И ни слова о себе, о том, что скучает, мучается без него и тому подобное — мысль изреченная есть ложь…
Да, испек он однажды торт, было такое мероприятие.
Красоткин не был привередливым гурманом, однако знал толк в кухне. По тем счастливым выходным дням, что удавалось провести в семье, под настроение он затевал великую готовку, выставив Светланку и дочерей за дверь, и из продуктов, которые удавалось найти дома, делал немыслимые комбинации. Валентина и Надежда Алексеевны, уловив чуткие запахи, расползающиеся по квартире, сгорая от любопытства, по нескольку раз заглядывали на кухню: «Что ты готовишь?» «Пищу», — давался ответ. «Пища» — вот и весь сказ, потому что у красоткинских блюд не было названий, а по наитию разработанные рецепты уже назавтра забывались. И вот ведь штука, думал Красоткин, пища-то получалась превосходная. Или дуракам везет?..
Светланка работала плановиком в управлении, сидела безвыездно, это он, Красоткин, мотался по всему Северу, представляющему геологический интерес, по поисковым и разведывательным экспедициям, по строящимся и действующим рудникам. И как-то она решила съездить в соседний город, километров за семьдесят, к какой-то гениальной портнихе и заказать пальто. Кажется, это была единственная с а м о с т о я т е л ь н а я ее отлучка из дома за все годы.
Светланка уехала ранним утром, уехала до вечера, и Алексей, послонявшись по тихой квартире — дочки еще спали, — решил соорудить для них торт. Такой, какой по большим праздникам всегда стряпала его мама.
Он ухлопал на этот торт целый день, перевел всю муку, яйца, да еще дважды бегал в магазин, все не хватало чего-то, и «наполеон» вышел гигантских размеров, вероятно, это был не «наполеон», а сам «мао». Уничтожать его помогали теща, тесть и собачка Трешка, и все равно чуть ли не три недели торт, порубленный на куски, сидел в холодильнике.

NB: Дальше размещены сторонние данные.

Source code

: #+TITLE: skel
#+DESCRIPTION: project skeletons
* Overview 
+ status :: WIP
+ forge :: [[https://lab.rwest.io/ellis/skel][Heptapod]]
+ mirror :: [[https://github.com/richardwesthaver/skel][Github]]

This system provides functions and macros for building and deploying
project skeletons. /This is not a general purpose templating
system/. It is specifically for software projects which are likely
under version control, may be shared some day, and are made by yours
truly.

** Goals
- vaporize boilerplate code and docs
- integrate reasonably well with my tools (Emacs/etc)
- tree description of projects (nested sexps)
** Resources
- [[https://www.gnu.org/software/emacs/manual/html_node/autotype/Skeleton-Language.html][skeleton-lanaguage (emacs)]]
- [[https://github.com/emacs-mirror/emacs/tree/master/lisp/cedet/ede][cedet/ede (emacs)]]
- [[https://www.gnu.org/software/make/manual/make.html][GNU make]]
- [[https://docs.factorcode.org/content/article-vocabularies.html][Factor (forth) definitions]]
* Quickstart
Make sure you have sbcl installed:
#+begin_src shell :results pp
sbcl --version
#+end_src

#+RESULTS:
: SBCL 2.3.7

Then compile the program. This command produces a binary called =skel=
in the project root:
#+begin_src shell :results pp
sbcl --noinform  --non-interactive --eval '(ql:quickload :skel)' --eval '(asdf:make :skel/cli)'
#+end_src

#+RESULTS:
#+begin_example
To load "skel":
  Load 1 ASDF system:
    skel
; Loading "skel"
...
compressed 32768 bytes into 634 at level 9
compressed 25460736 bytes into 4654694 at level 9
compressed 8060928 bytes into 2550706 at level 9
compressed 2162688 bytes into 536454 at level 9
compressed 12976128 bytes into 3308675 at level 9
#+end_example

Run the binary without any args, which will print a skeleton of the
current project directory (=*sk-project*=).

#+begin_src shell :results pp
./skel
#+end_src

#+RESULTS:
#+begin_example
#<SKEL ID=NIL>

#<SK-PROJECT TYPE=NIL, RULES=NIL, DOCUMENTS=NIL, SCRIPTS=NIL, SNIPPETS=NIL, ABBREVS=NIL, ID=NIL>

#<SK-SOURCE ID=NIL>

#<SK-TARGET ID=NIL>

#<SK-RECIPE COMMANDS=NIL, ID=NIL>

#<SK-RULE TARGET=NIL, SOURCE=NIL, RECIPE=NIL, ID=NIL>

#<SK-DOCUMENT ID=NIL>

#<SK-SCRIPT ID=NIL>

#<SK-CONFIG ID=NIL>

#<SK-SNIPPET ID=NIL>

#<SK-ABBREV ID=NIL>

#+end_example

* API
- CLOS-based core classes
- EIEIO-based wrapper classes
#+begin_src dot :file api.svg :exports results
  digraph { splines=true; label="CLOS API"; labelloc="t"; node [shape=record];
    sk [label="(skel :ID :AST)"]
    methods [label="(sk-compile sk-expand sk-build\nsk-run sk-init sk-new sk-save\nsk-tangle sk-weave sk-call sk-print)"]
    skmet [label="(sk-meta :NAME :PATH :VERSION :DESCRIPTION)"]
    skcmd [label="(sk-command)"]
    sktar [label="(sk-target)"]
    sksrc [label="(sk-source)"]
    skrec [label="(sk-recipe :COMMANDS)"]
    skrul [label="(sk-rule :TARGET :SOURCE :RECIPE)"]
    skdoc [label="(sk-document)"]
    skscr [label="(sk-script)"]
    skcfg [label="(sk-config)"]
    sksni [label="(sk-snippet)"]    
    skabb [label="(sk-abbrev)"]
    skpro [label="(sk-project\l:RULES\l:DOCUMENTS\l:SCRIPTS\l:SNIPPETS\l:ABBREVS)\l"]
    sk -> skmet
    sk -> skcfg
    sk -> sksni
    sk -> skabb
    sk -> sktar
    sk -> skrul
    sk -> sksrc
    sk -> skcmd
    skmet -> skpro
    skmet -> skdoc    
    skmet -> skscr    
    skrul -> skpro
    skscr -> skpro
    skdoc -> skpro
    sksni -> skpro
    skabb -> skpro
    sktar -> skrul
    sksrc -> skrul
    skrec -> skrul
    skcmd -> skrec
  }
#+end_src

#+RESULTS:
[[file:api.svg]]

Светланка говорила: ты все в разъездах, дома бываешь мало, стены тебе не прискучили и оттого ты любишь всякую подобную возню.
Он же думал: мне бы на пароходе плавать. Я бы стал Великим коком на каком-нибудь «Петре Великом». Все команды пароходства вели бы за меня борьбу. Это льстило бы, конечно, но я не изменил бы своей первой посудине, на которой успел поштормовать в далеких плаваньях, сходить на Мартинику, чтоб попить кофейку, а в Кейптаунском порту, пока поправлялся такелаж, на берег был отпущен экипаж, и клеши новые, полуметровые… ну и так далее, по известным песням юности.
Светланка позвонила тогда из Города Портнихи: встретишь?..
От вокзала до дома было всего пятнадцать минут трамваем, а тут же дочки…
Он оставил их на соседку, поехал на вокзал, ждал поезда на дощатом перроне — в их городе все тротуары были дощатые.
Пропыхтел паровоз, Алексей увидел в освещенном окне Светланку — как она, переговариваясь с какой-то попутчицей, пробирается к выходу с авоськами в руках, накупила, разумеется, всякой дребедени.
Светланка заметила его, когда сошла уже на перрон, бросилась на шею. Словно вечность не виделись… Не бросалась, когда возвращался из недельных командировок, рада была и не скрывала радости, но не бросалась, осторожно касалась лишь улыбающимися губами его щеки.
Вот и сейчас, в этом письме лаконичное: «целую» — и все, никаких-таких «горячо», «дорогой» и прочее…
Проехал Алексей километров сорок, до станции Кабаново, увидел первое объявление и пошел вслед за прибывшими пассажирами вверх по горбатой дороге к деревне.
Справа и слева подступал лес, приехавшие разделились на несколько групп. В лесу, очевидно, были дачные участки. Еще в электричке Алексей наслушался разговоров о листовертке, о черноплодной рябине, облепихе, огурцах сорта «щедрый», редисе — «нет подобных».
Само же Кабаново оказалось довольно большой деревней, расхристанной планировки, с гусями, утками у колодезных луж, поблескивающими на солнце очепами, огороженной жердями картошкой, теплыми запахами навоза и молока, мушиным гудом у хлевов, торчащими по обочинам валунами.